Without that simple mindset of openness and service you can get overwhelmed by the data you are receiving while scribing in real-time. And if you are inclined, you can begin relying solely on your artistic skills to try and cover-up the fact that you have become lost in the details — tuning out things like I did as a young drawer. But scribing, graphic recording, visual sketch-noting, (whatever the kids are calling it nowadays) is all about tuning in not tuning out.
MG Taylor had a collection of axioms that they used as part of their DesignShop process. One of the axioms they used to orient groups was:
Everyone in this room has the answer. The purpose of this intense experience is to stimulate one, several, or all of us to extract and remember what we already know.
Through my experience I came to understand that it was the scribe’s duty to facilitate that “intense experience” to help stimulate the group’s collaborative process.

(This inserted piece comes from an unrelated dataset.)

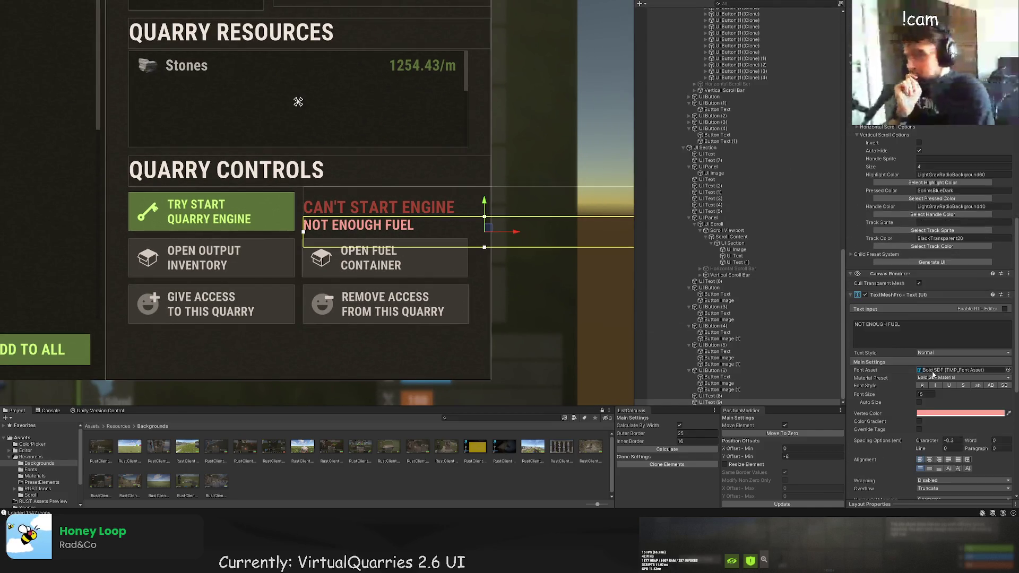
{"action": "left_click", "coordinate": [923, 394]}
{"action": "type", "text": "14"}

Through listening with a mindset of openness, creative exploration, and service to the group’s input the scribe utilizes their special graphic skills to synthesize and output their information to help them uncover the answer(s).
If you are listening openly and keenly and seeing yourself as a member of the group you are supporting rather than separate then you can not only make a “pretty picture”, but also you will do something much more than that: you will do something that resonates, illuminates, and tells a real-time visual story of what it is you are capturing.